Hocamın diğer güzel bir meziyeti de bizimle arkadaş gibi muamele etmesiydi. Konuşabiliyorduk, soru sorabiliyorduk en güzel şekilde cevabımızı alıyorduk. Hatta onunla bazen tartışabiliyorduk. Çok sakin bir şekilde dinliyor ve hiç kızmıyordu.

Allah-u Teala hocamdan ve sizden razı olsun. Ve sizi Allah-u Tealaya emanet ediyorum.

………………………………….

(1): Bölge halkı tarafından Molla Muhammedê Bêcirmanî ismi ve Molla Mizgîn mahlasıyla yazdığı yüzlerce şiirlerle tanınır. Seyda, Kürd Diwan edebiyatının son dönemdeki en ciddi temsilcilerinden biridir. Otuz yıldan bugüne yazdığı şiirlerle klasik ve modern Kürd şairleri arasında “şiirleri en çok bestelenmiş şair” olma özelliğine sahiptir.

(2): İki ciltten oluşan fıkıh usulü kitabıdır. Kürd medreselerinde son kitap olarak okutulur ve bundan sonra icazet verilir. Üstad Bediüzzaman bu kitabı bir hafta içerisinde ezberlemiş ve kitabın sonuna kendi el hattıyla “Cema’tu cem’al cewamia fî cum’ateyni yevme cum’atin.” (cem’ul cewamî kitabını iki Cuma günü arasında ezeberledim.) ibaresini yazmıştır.

(3): Medrese mollaları arasında zor kitaplardan sorular sorup imtihan yapmak meşhurdu.
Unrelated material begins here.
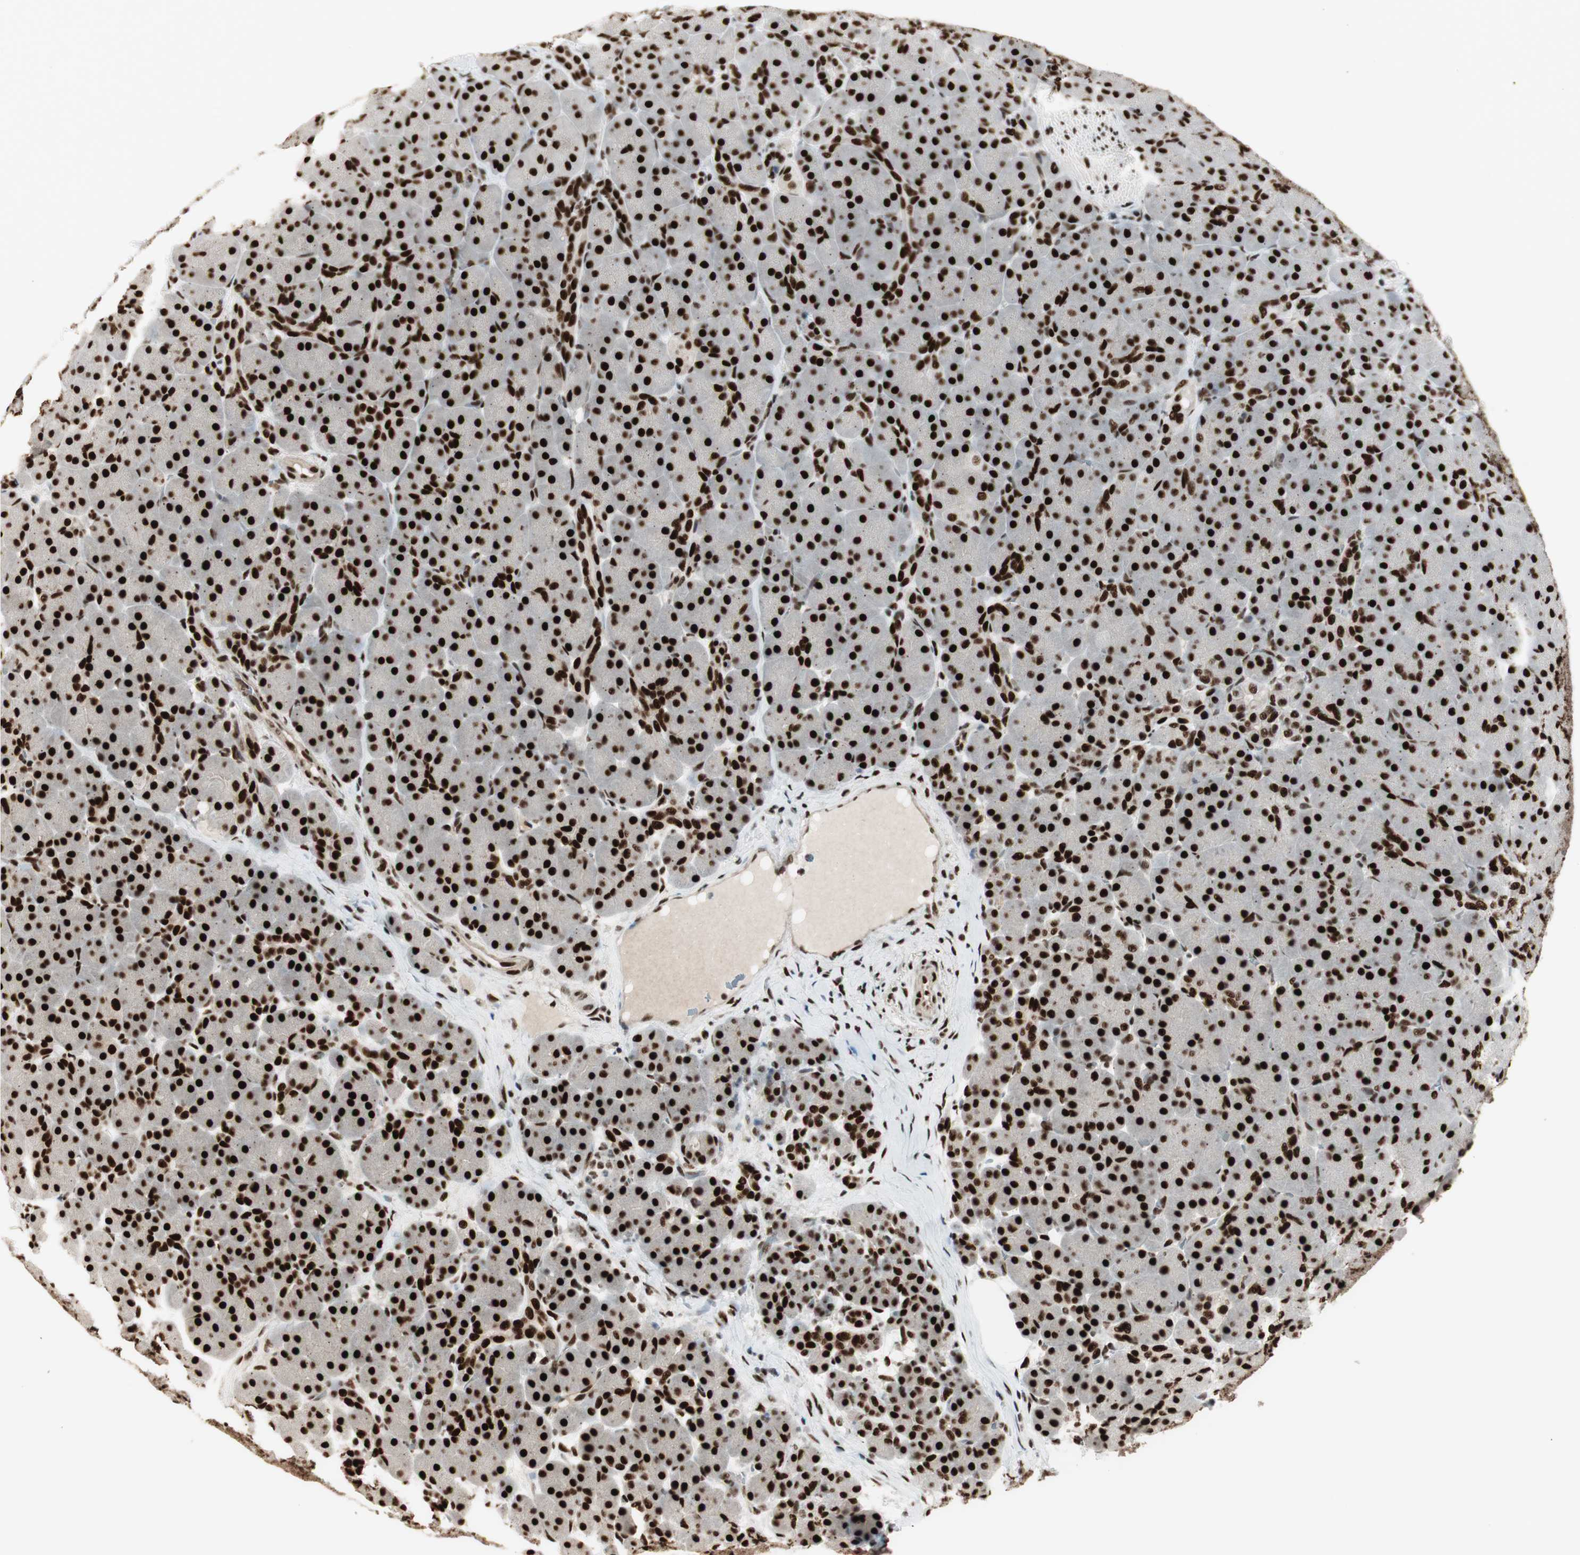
{"staining": {"intensity": "strong", "quantity": ">75%", "location": "nuclear"}, "tissue": "pancreas", "cell_type": "Exocrine glandular cells", "image_type": "normal", "snomed": [{"axis": "morphology", "description": "Normal tissue, NOS"}, {"axis": "topography", "description": "Pancreas"}], "caption": "High-magnification brightfield microscopy of benign pancreas stained with DAB (3,3'-diaminobenzidine) (brown) and counterstained with hematoxylin (blue). exocrine glandular cells exhibit strong nuclear staining is appreciated in approximately>75% of cells.", "gene": "HEXIM1", "patient": {"sex": "male", "age": 66}}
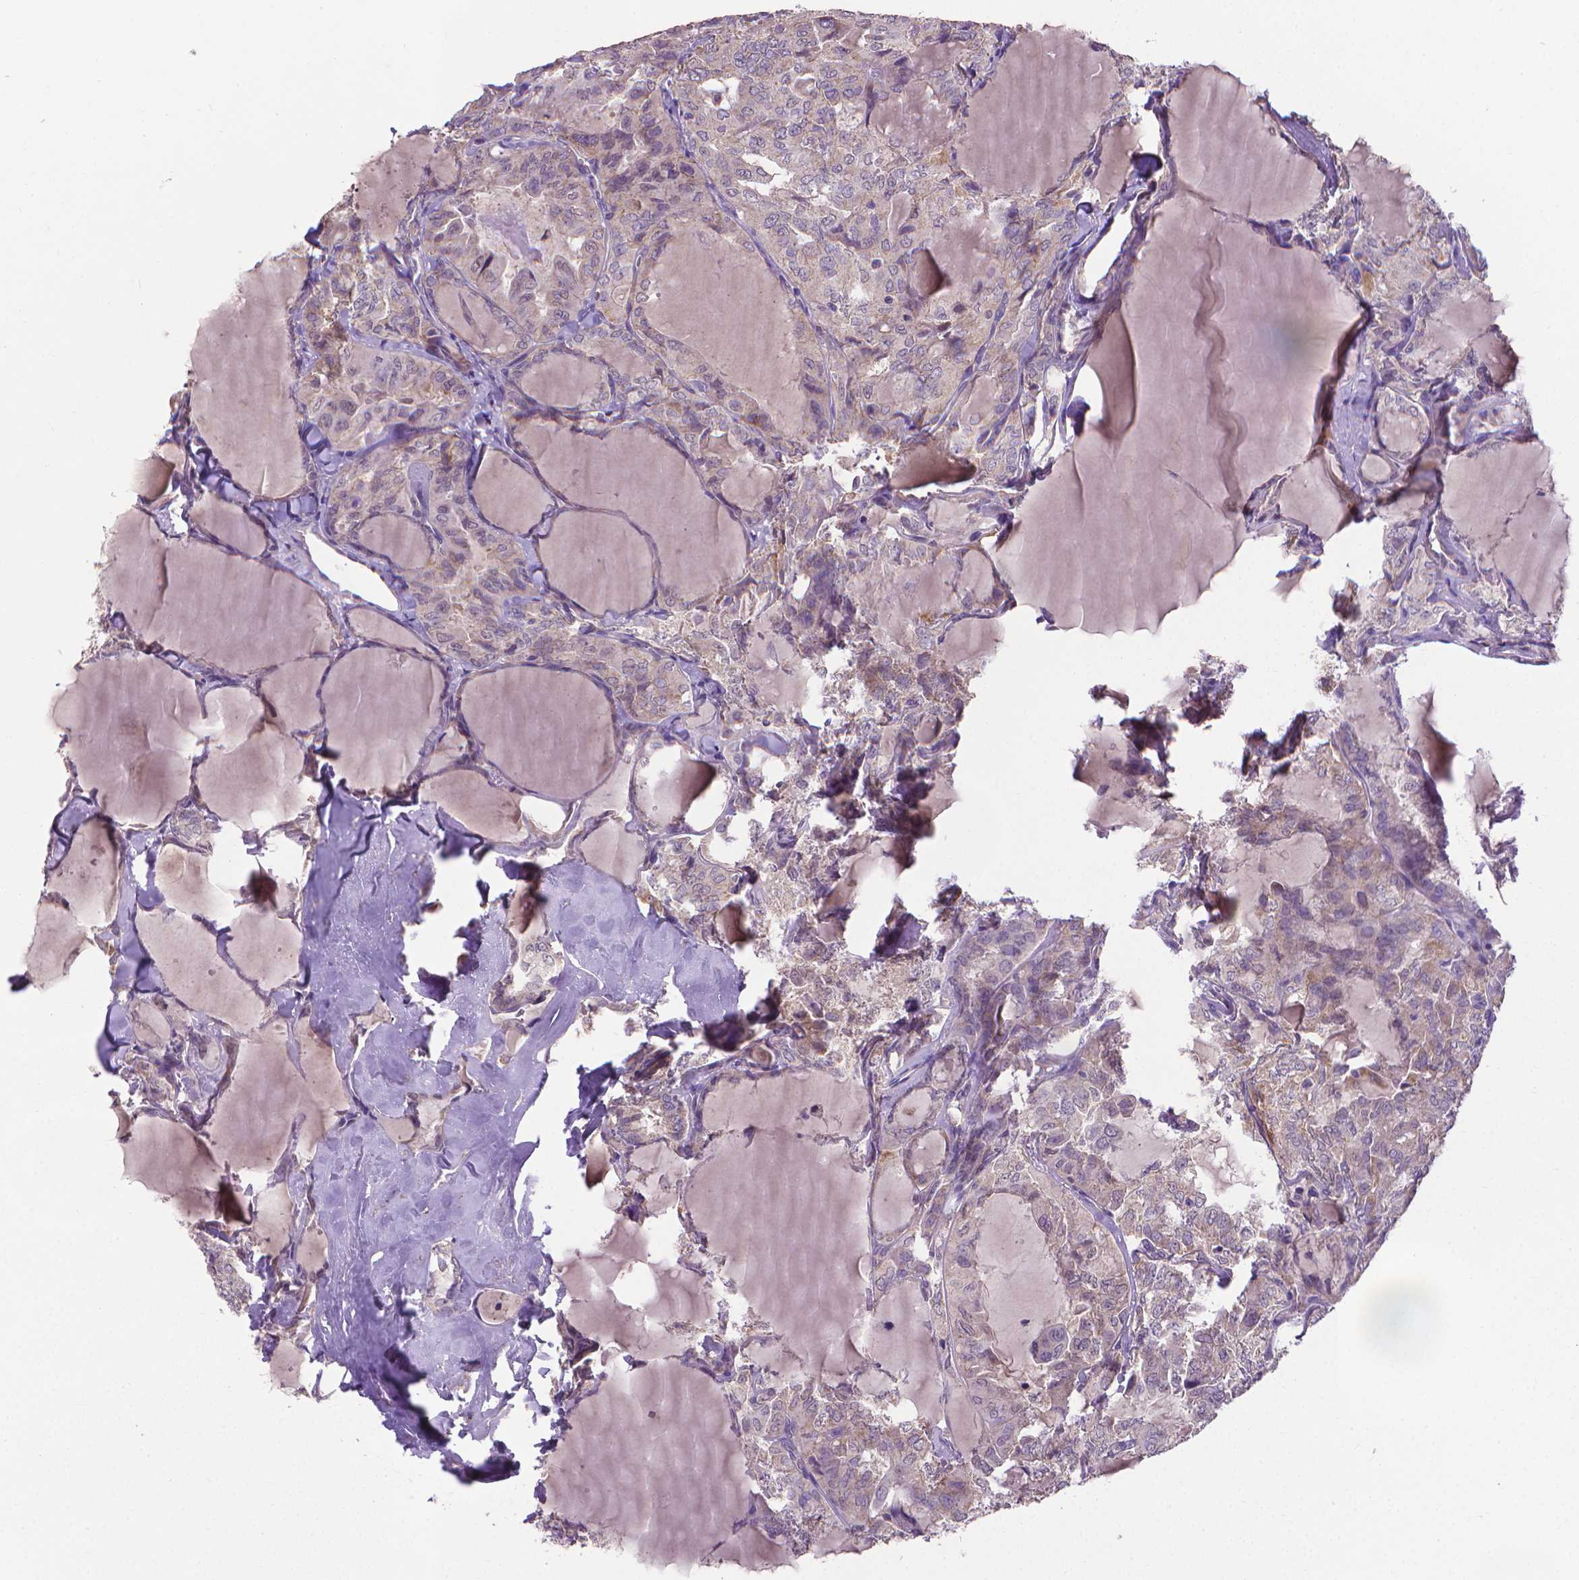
{"staining": {"intensity": "weak", "quantity": "25%-75%", "location": "cytoplasmic/membranous"}, "tissue": "thyroid cancer", "cell_type": "Tumor cells", "image_type": "cancer", "snomed": [{"axis": "morphology", "description": "Papillary adenocarcinoma, NOS"}, {"axis": "topography", "description": "Thyroid gland"}], "caption": "Immunohistochemistry image of human thyroid papillary adenocarcinoma stained for a protein (brown), which reveals low levels of weak cytoplasmic/membranous positivity in about 25%-75% of tumor cells.", "gene": "GPR63", "patient": {"sex": "male", "age": 30}}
Mesela Tefsirul Kadî Beydavî’nin “Eş-Şehab” isimli haşiyesi, “Tefsirul Mühmel” isimli muğlâk ibareli zor eser ve mantık ilmine dair telif edilmiş “Kavli Ahmed” isimli eserler bazı mollaların ilmini ispatlama aracı olup bu kitaplardan kendi aralarında bazen imtihan ve küçültme amaçlı sorular sorarlardı.

(4): Molla Abdullahê Botikî olarak tanınır. İnşallah ileriki sayılarda hayatını yayınlayacağız.

(5): Şeyh Halil, talebelerine ilim icazeti verdikten sonra isteyenlere kısa bir sürede tecvid ilmine dair bir eser okutur ve tecvid icazeti verirdi.

(6): Cizreli büyük mutasavvıf Şeyh Seyda’nın oğlu Şeyh Nurullah, 12 Mayıs 1985 tarihinde 34 yaşındayken elim bir trafik kazası sonucu hayatını kaybetmiştir. Bu kazanın suikast olduğu da dillendirilmektedir.